- [Given text]:
────────────────────────────────────────

Tuesday, February 10, 2026

Hooray for Quitters

By Nick Catoggio

Monday, February 09, 2026

 

Almost a year ago to the day, less than a month into the president’s new term, I made the case that federal prosecutors should resign en masse rather than be party to the ruination of the Justice Department that was already unfolding in Manhattan at the time. “Everybody out,” I demanded. “If that means the DOJ loses 50 percent of its staff overnight and hundreds of criminal cases grind to a halt, that’s what it means.”

 

We’re overdue for a progress report. How are Justice Department lawyers handling their ethical duty to not become fixers for a mafia organization?

 

Pretty well, actually!

 

They’re a ways away from hitting my 50 percent target, but they’re getting there. The DOJ’s total workforce shrank by 8 percent between November 2024 and November 2025 and by 14 percent among U.S. attorneys’ offices, which do most of the front-line work of trying criminals. “That was a staggering one-year reduction unlike anything the department has seen in recent memory,” the New York Times reported this weekend.

 

In the past, the prospect of joining the Justice Department and moving quickly up the ranks would have been catnip to ambitious young lawyers. No more. “The number of applications is down significantly from previous years,” sources told the Times, and “some of those applying are generally not as qualified as those who sought the position in the recent past.”

 

One former prosecutor who worked at the U.S. attorney’s office in Los Angeles informed the paper that “candidates who expressed support for administration policies were often moved forward for final interviews, even those with weak academic records and little litigation experience.” Like every other institution in the federal government, the DOJ is getting smaller, dumber, less ethical, and more MAGA.

────────────────────────────────────────

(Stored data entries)
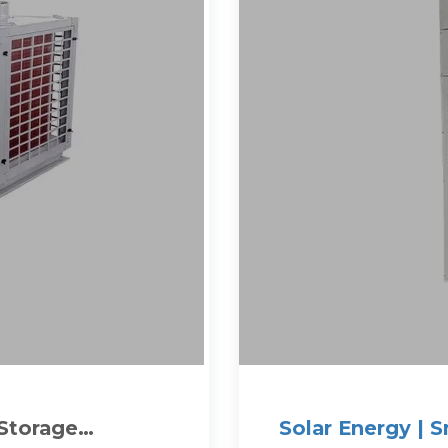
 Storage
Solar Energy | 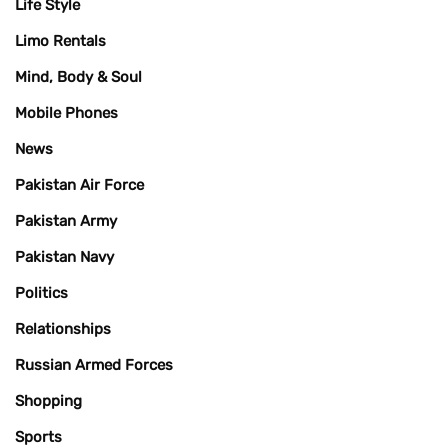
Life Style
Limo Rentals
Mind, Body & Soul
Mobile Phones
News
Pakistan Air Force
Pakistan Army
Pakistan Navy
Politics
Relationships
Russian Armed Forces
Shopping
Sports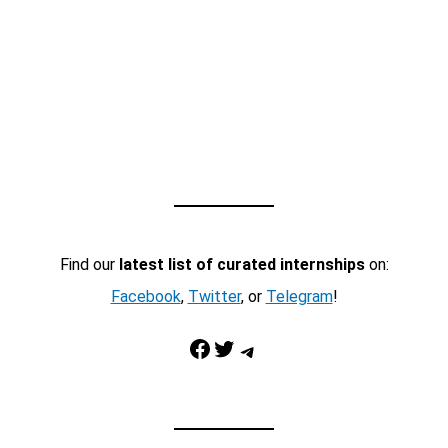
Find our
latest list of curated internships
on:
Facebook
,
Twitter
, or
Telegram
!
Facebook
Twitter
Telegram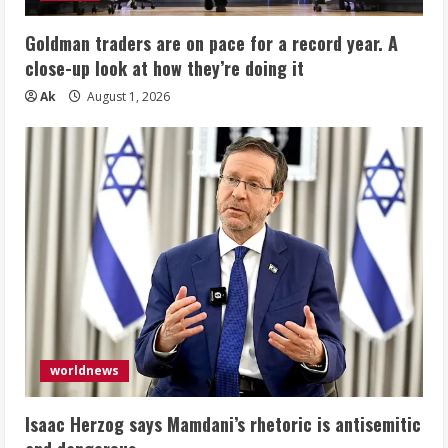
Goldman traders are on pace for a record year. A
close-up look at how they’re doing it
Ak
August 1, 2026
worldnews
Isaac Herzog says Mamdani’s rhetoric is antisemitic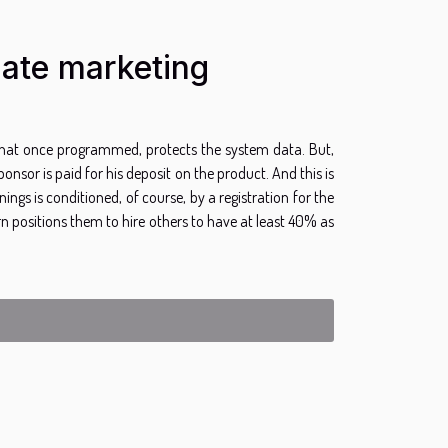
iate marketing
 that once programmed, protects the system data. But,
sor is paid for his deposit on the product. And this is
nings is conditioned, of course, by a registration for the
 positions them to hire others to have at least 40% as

────────────────────────────────────────

- [Work to complete]:
**1.** Answer these questions about the column on Justice Department departures:
(a) What share of the department's staff did the author say in the earlier piece it would be acceptable to lose overnight?
(b) By what percentage did staffing in U.S. attorneys' offices shrink between November 2024 and November 2025?
(c) In which city was the U.S. attorney's office where the quoted former prosecutor worked?
**2.** Write the next paragraphs of the column on Justice Department departures, picking up after its final sentence.
The rows play no part in the work here.

- [Written answers]:
**1.**
(a) 50 percent
(b) 14 percent
(c) Los Angeles

**2.**
 

It’s a triumph of democracy. Americans knew what they were getting when they voted to reelect the president, and they’ve gotten it.

 

The state of the department was captured in miniature by another Times story on Saturday. According to the paper, when federal prosecutors in Minneapolis tried opening an investigation into the fatal shooting of Renee Good by an ICE agent, their superiors in Washington ordered them to stand down. Several bigwigs, including FBI Director Kash Patel, allegedly “worried that pursuing a civil rights investigation … would contradict President Trump’s claim that Ms. Good ‘violently, willfully, and viciously ran over the ICE Officer’ who fired at her as she drove her vehicle.”

 

As in Manhattan a year ago, so too in Minnesota last month: The DOJ’s duty to enforce the law and rectify injustices has yielded to the White House’s sleazy political needs. Most cover-ups involve evidence being collected and then quietly suppressed, but in Good’s case the highest law enforcement officials in the country moved with alacrity to ensure the facts went ungathered to begin with. They connived to ensure that not only would the truth never be known, it would be unknowable.

 

Six prosecutors in the Minneapolis U.S. attorney’s office quit in protest, leaving the bureau “severely understaffed and in crisis,” in the Times’ words. That’s a good result, no?

 

The price of quitting.

 

No, it is not, some will say.

 

Start with the obvious reason, that a smaller, dumber DOJ almost necessarily means some bad guys will go free who otherwise would have landed in the clink. Minneapolis itself is a lesson. According to the Times, the lawyers who resigned over the Renee Good cover-up were overseeing the federal investigation into welfare fraud in Minnesota that inspired the ICE crackdown in the capital in the first place. The office is now scrambling to staff those cases, as well as “trials in the fatal attack on a Minnesota state lawmaker and in a terrorism case, and investigations into fentanyl trafficking.”

 

Eventually it will staff them, but instead of an experienced litigator the lead prosecutor will be some yutz who got hired because he’s convinced the 2020 election was rigged. Is a criminal more or less likely to walk at trial with that caliber of intellect at the other table?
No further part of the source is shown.